------ Given text

Content for this story was provided by our partner, Compassion International. For $38 a month, you can help rescue a child living in poverty. Visit Compassion.com/SportsSpectrum to help.
Tucked into the Thai Highlands of Northern Thailand, the city of Chiang Mai annually attracts millions of tourists. Some estimates say 9-10 million visitors a year. They come for the beauty of the mountains and botanical gardens, and the classic Northern Thai temples and architecture.
Few visitors ever see the slums that surround Chiang Mai. But they might see people who live there, as peddlers selling handicrafts and cheap toys in the city markets are often from poor areas. They dress in traditional clothes and make money at night, hoping to bring some home to their children.
Often, their kids are left alone back in the slum. And many of those kids make their way to unsupervised game parlors, where they can spend what little money their parents give them — funds intended for food — to play online games on a fancy computer.
There, they become targets. Recruiters looking to pull boys and young men into Thailand’s sex trade prey on impoverished children with no adults to protect them.

------------

* What to work on *
[1] By some estimates in the Chiang Mai text, how many visitors does the city draw each year?
[2] Duplicate the passage of the Chiang Mai text from "Often, their kids" to "a fancy computer.".
The records play no part in what is asked here.

------ Stored records

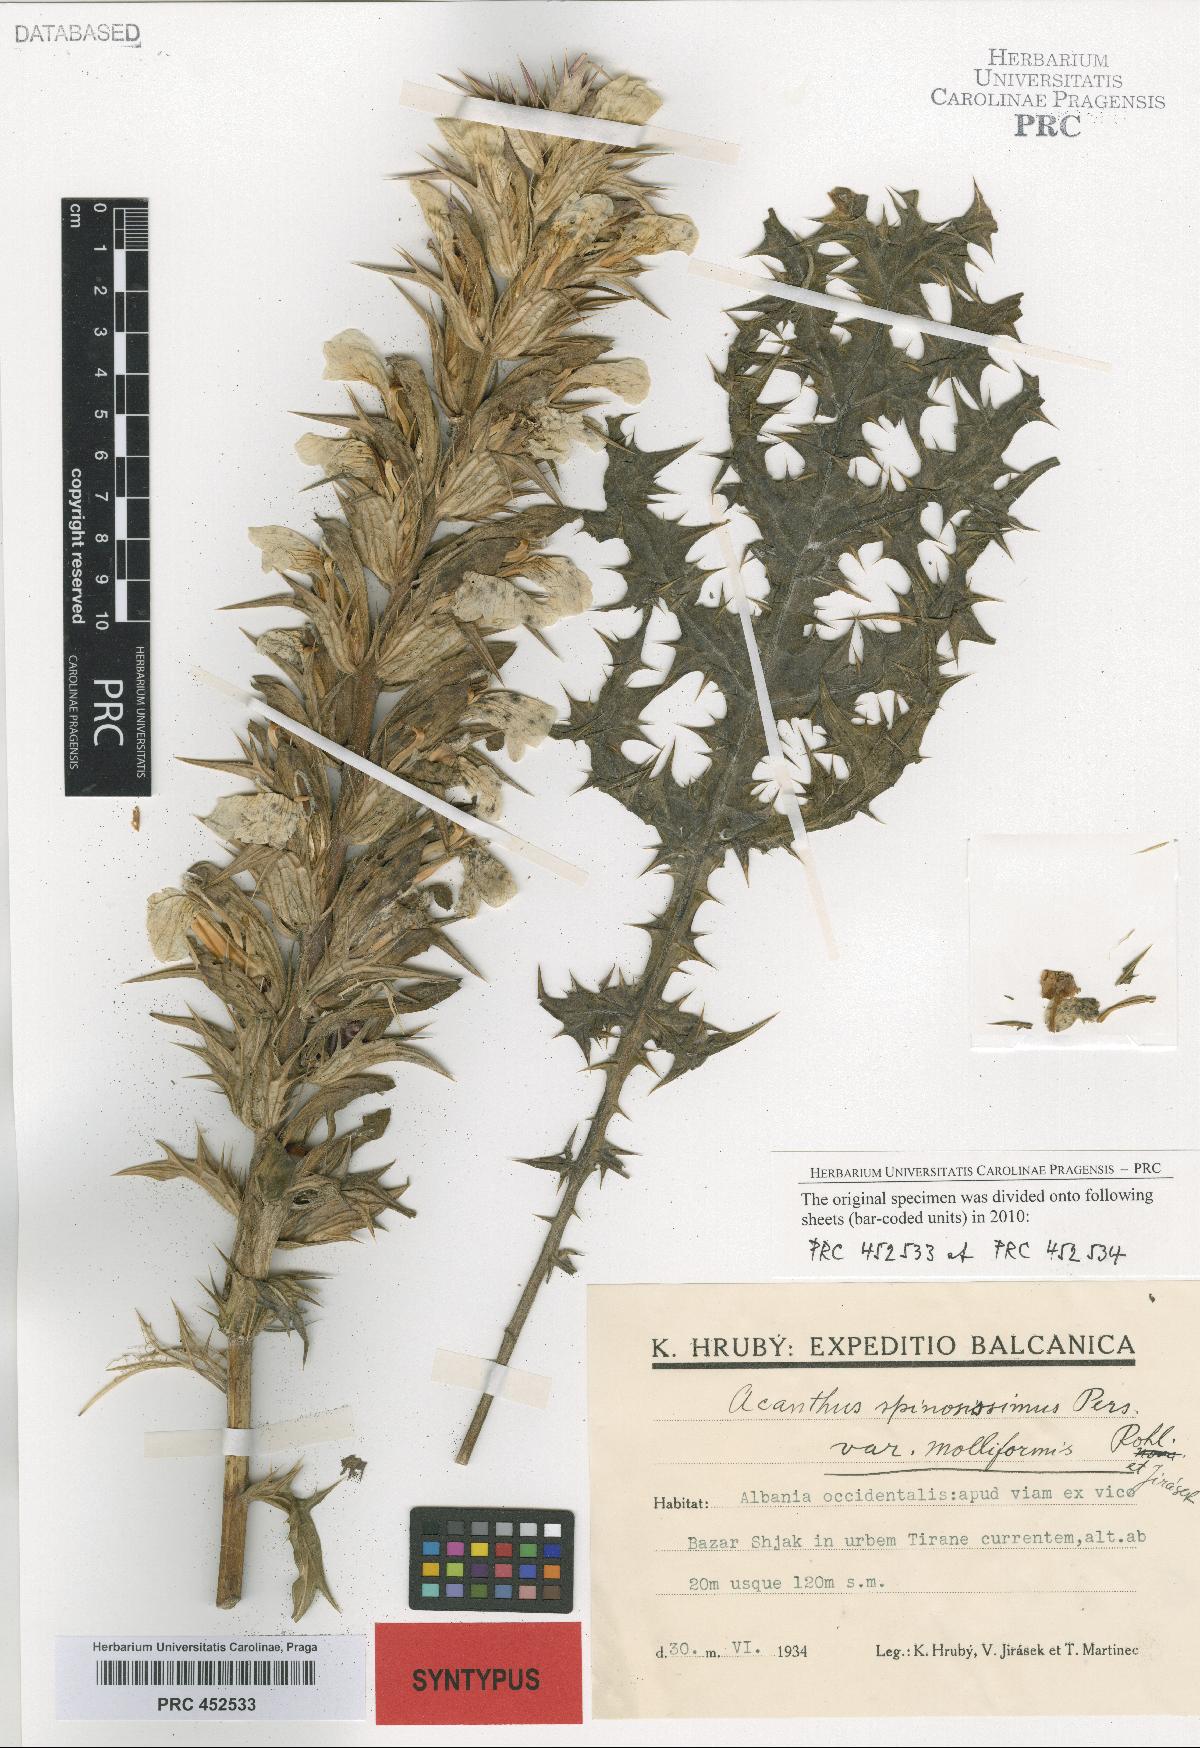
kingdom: Plantae
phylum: Tracheophyta
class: Magnoliopsida
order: Lamiales
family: Acanthaceae
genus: Acanthus
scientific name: Acanthus spinosus
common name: Spiny bear's-breech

------------

* Answers to the exercise *
[1] 9-10 million visitors a year.

[2]
Often, their kids are left alone back in the slum. And many of those kids make their way to unsupervised game parlors, where they can spend what little money their parents give them — funds intended for food — to play online games on a fancy computer.